My boyfriend wants me to take him to New York over Christmas, see the tree at Rockefeller Center, all the holiday storefront windows along Fifth Avenue, the fabulous shopping and whatnot, etc. But I keep telling him we just can’t afford it; my genius boyfriend says all we have to do is bring a bushel of fresh mistletoe (it’s literally dripping from the branches of our backyard oak tree) and just sell the stuff on a street corner in little baggies while dressed in Santa caps. He claims we could make a fortune in just a few hours, or at least enough to afford a Manhattan hotel room for a few days. Is that crazy? — Bud
Pack your bags and winterwear: Your boyfriend is a genius! Bring two bushels of mistletoe, in fact, if you really have that much and can transport it. You’ll sell out before sundown. Bud, do you know how much the Madison Avenue florist shops charge for a piece of fresh mistletoe no larger than a sprig of parsley? Try about $25 and upwards … as a starting point.

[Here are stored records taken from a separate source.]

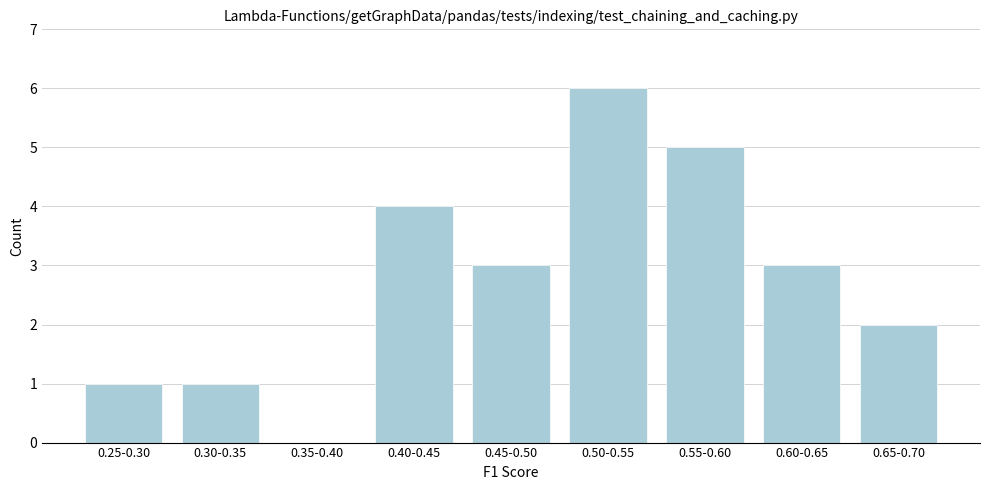

At which category does the chart reach its peak across all series?

0.50-0.55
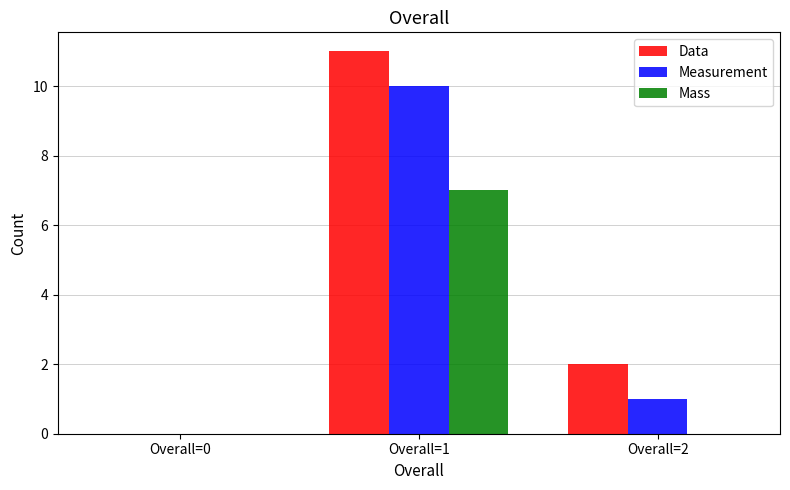

Are the bars grouped side by side (vs. stacked)?

Yes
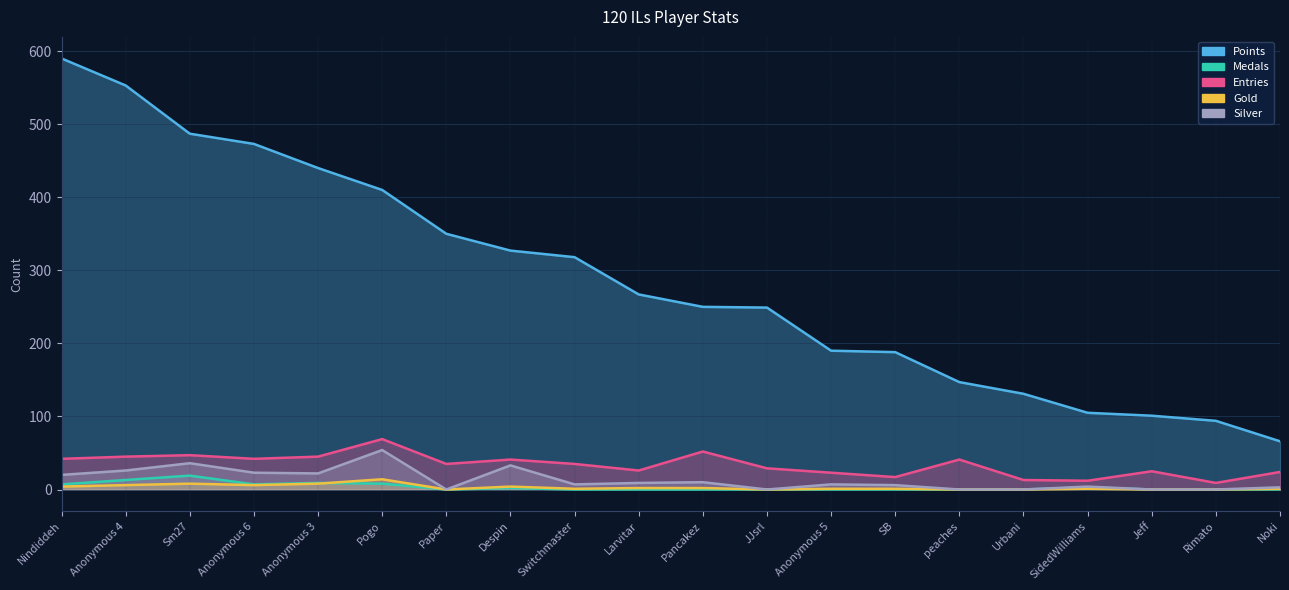

What are all the series names shown in the legend?

Points, Medals, Entries, Gold, Silver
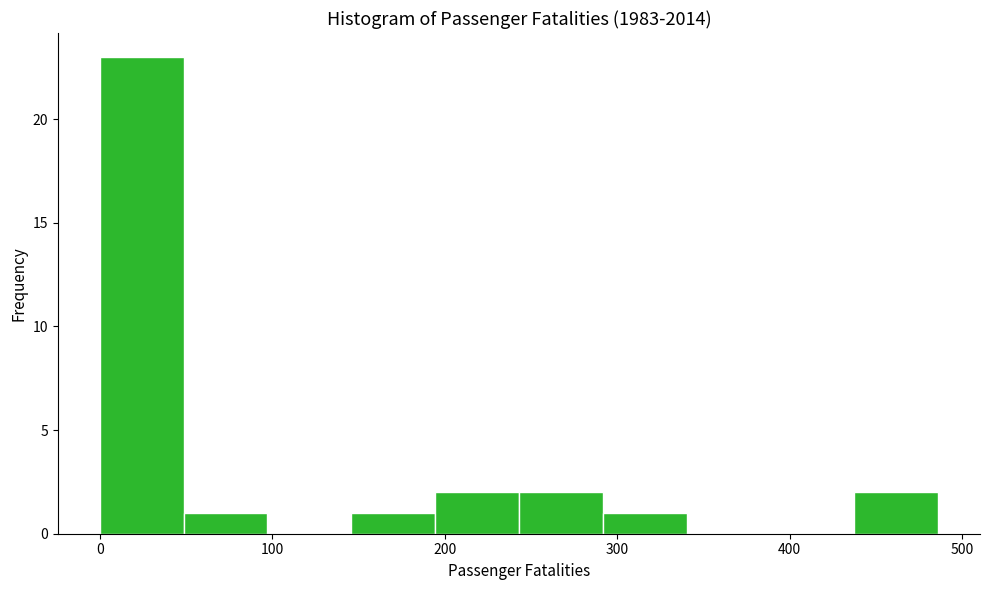

Reading left to right, list every bar in this chart as the range it spans on the x-axis followed by its height. Neither the bar edges nor the heights are printed on the chart, so give them approximately, as read against the axes.

0 to 50: 23
50 to 100: 1
100 to 150: 0
150 to 190: 1
190 to 240: 2
240 to 290: 2
290 to 340: 1
340 to 390: 0
390 to 440: 0
440 to 490: 2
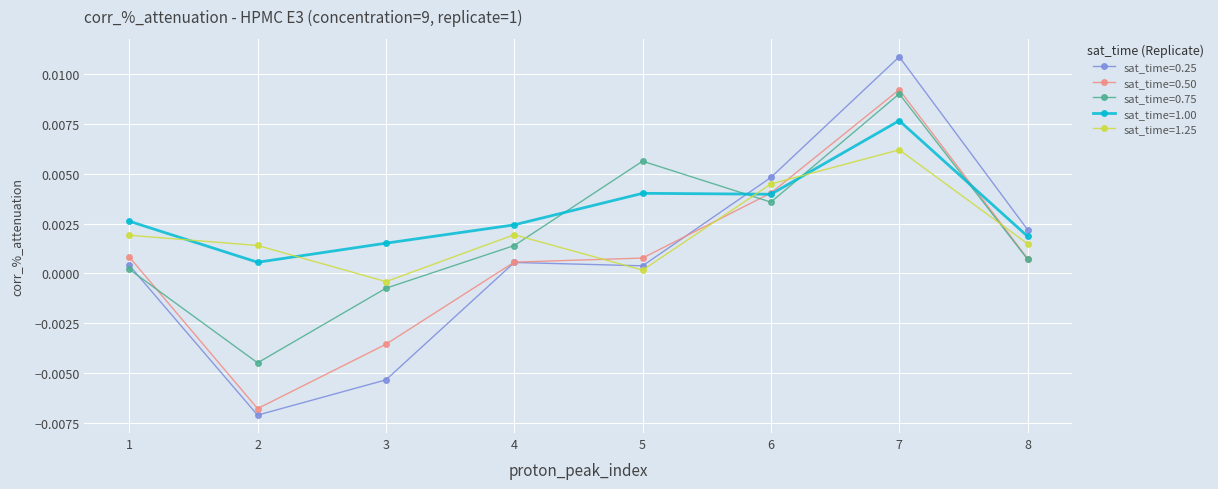

True or false: sat_time=1.25 has a value of 0.0 at 8.

True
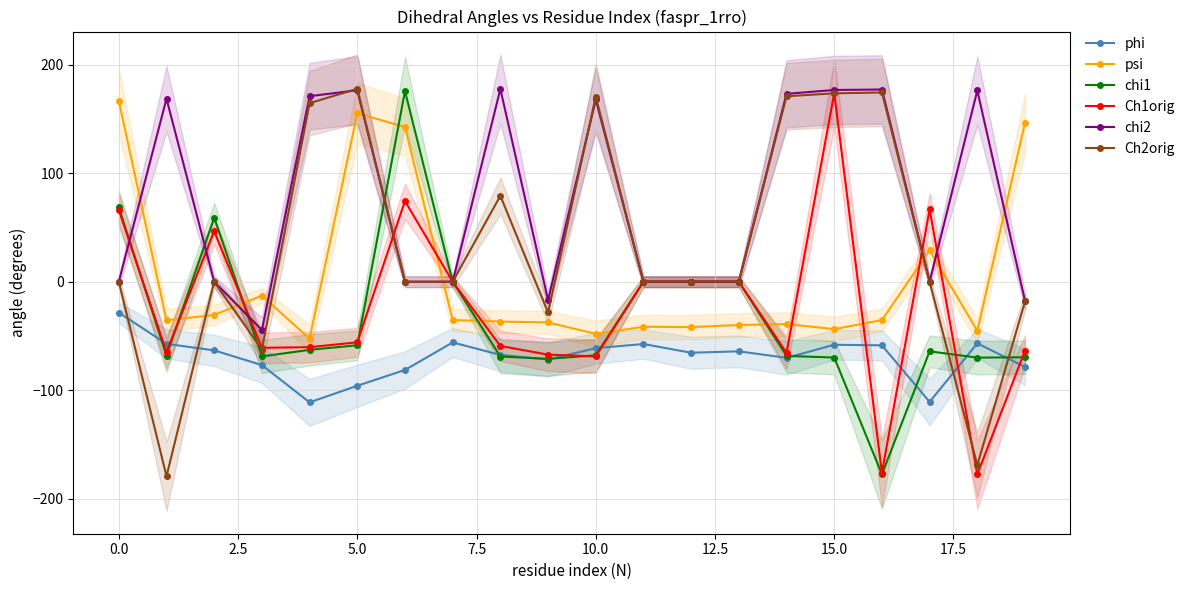

What are all the series names shown in the legend?

phi, psi, chi1, Ch1orig, chi2, Ch2orig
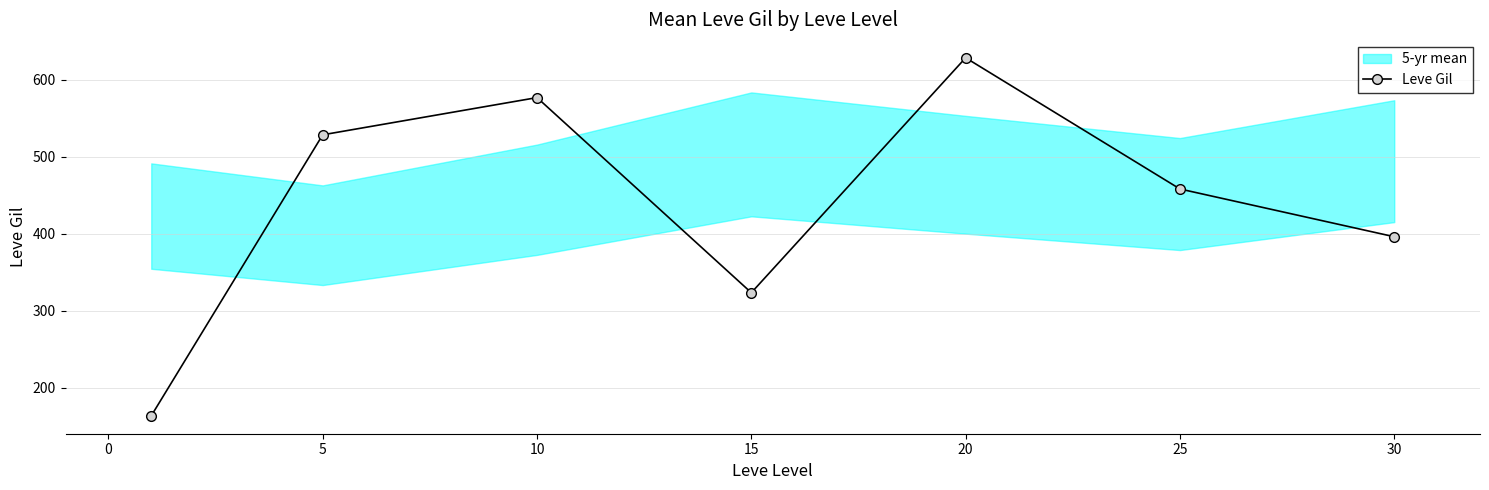

The Leve Gil series shows 396.0 at 30. True or false?

True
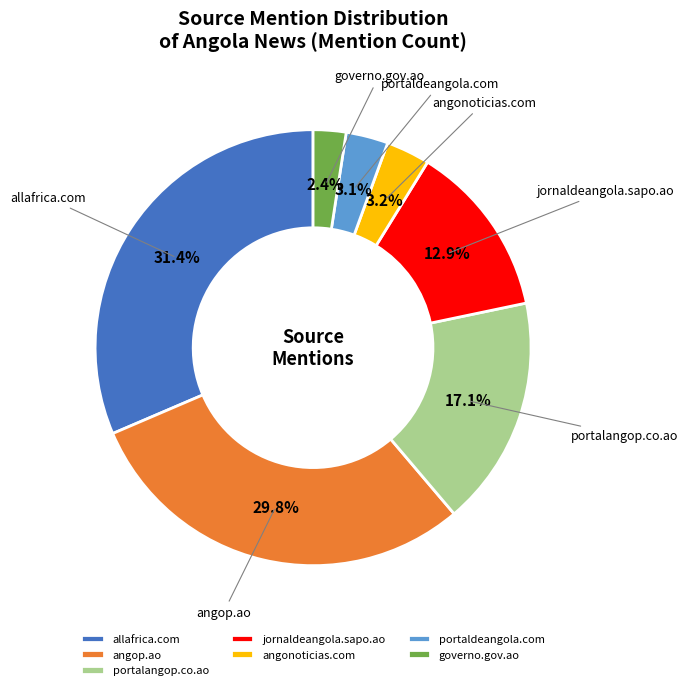

Approximately how many times larger is the value at angonoticias.com compared to angop.ao?

0.1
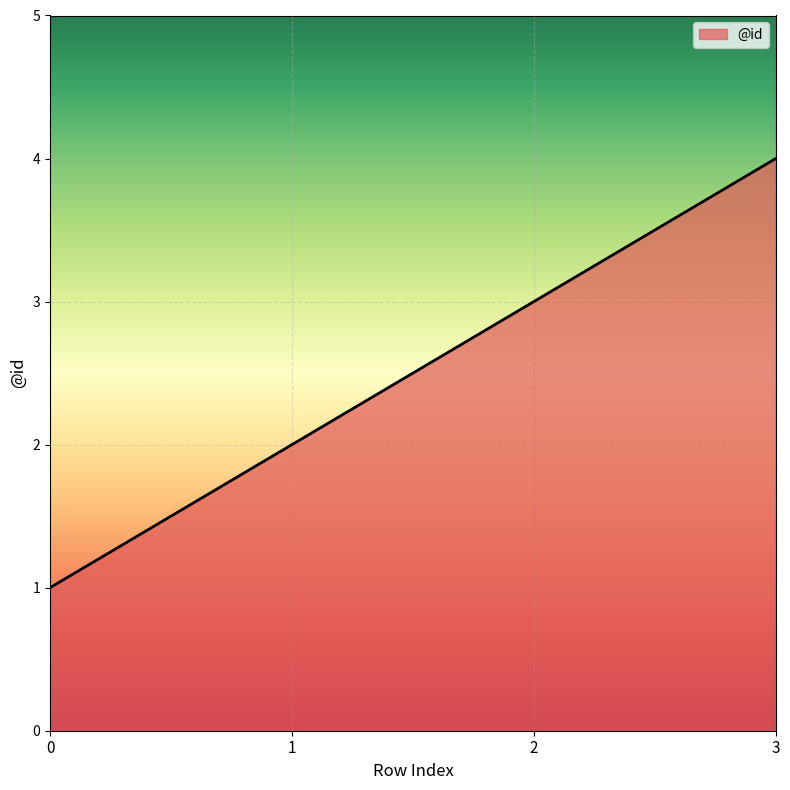

What is the sum of all values?

10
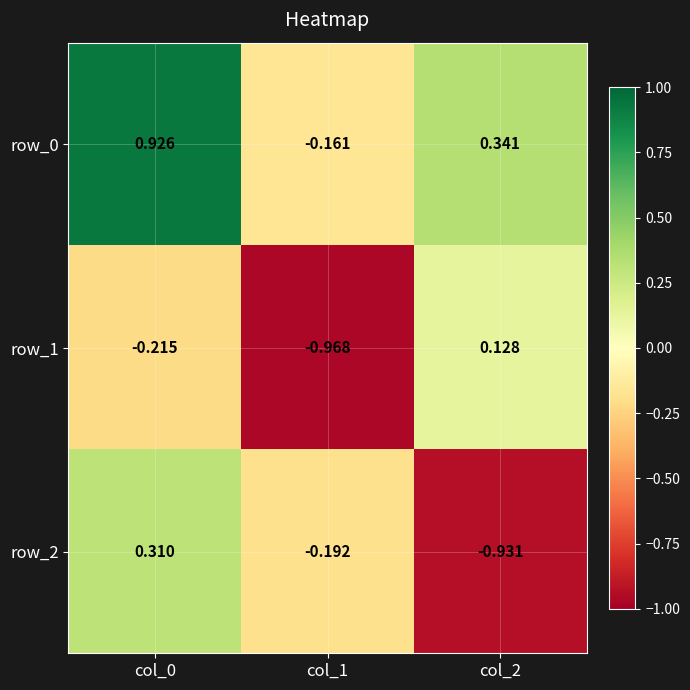

Rank the categories by row_2 value from lowest to highest.

col_2, col_1, col_0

I’m a recent widower, 44, no children, and consider myself straight. A beautiful divorcee lives next door to me here in Frisco. She has a 19-year-old son, a super-nice kid, who has a habit of always walking around shirtless, even in winter; well, yesterday while planting some spring bulbs in his mom’s front yard, he waved at me as I pulled out of my garage, motioned I roll my car window down, then galloped over dripping sweat and grinned, “I’m totally free for dinner next Saturday, sir.”
I was stunned, I didn’t know how to reply, so I just sort of stammered, “OK,” and then nearly backed over my mailbox as he shouted, “I’ll be over Saturday at 7… don’t cook, we’ll order in … and I’ll bring the condoms!” Hell’s bells, man, but what should I do? — Robert
What do you mean, “What” should you do? You’re to, by goodness, have sex with this young torso-exposing, ripped whippersnapper, that’s what you do. You do remember how to have sex, don’t you? An erection works exactly the same in bed with men as with women, if you were wondering.
Are you fretful about possibly hurting the feelings of this 19-year-old shirtless stud’s attractive mother — whom you’re clearly not interested in dating (translation: effing)? You would have by now asked her out already if you had a genuine interest, as opposed to her handsome grown son having asked you out, instead; or, are you simply worried that you don’t have enough Viagra remaining in your old prescription bottle to happily satisfy all night long a sexually legal, teenaged piece of beefcake gay boy?
Is it fly to ask a beastiality question, one that’s just completely off-limits-twisted — in so far as it stands a prayer of ever being printed in the paper, at all; specifically, about “K-9” sex—assuming you even know what that is? — Marko
Dear Numb Nuts Dum Dum,
The only questions I draw “completely off-limits-twisted” to answering, ever, are pedophilia queries. As for bestiality—often misspelled as beastility, as you did — it’s far more common a private-life sexual activity than your, say, average Christian churchgoer lets on; thus, I’m wide-open to answer just whatever you toss my way, slick; nonetheless, for future reference, you do need (despite your understandable embarrassment at engaging in sexual intercourse with household pets) to actually remember to ask me what is this bestially-twisted “K-9 sex” question that you wish I had enough sense of what’s freakishly twisted to even know how to answer.
My ex asked to join me for Christmas this year, a Friday; he doesn’t have visitation rights with our kids that weekend, but they both want Tim be there with me on Christmas morning, just like the family we used to be. Help? — Andy
Each of you, both yourself and Tim, need to learn to love your children more than you loathe your ex-spouse. Jackie Kennedy said it best: “If you bungle raising your children, nothing else much matters in life.”
This article appeared in the Dallas Voice print edition December 4, 2015.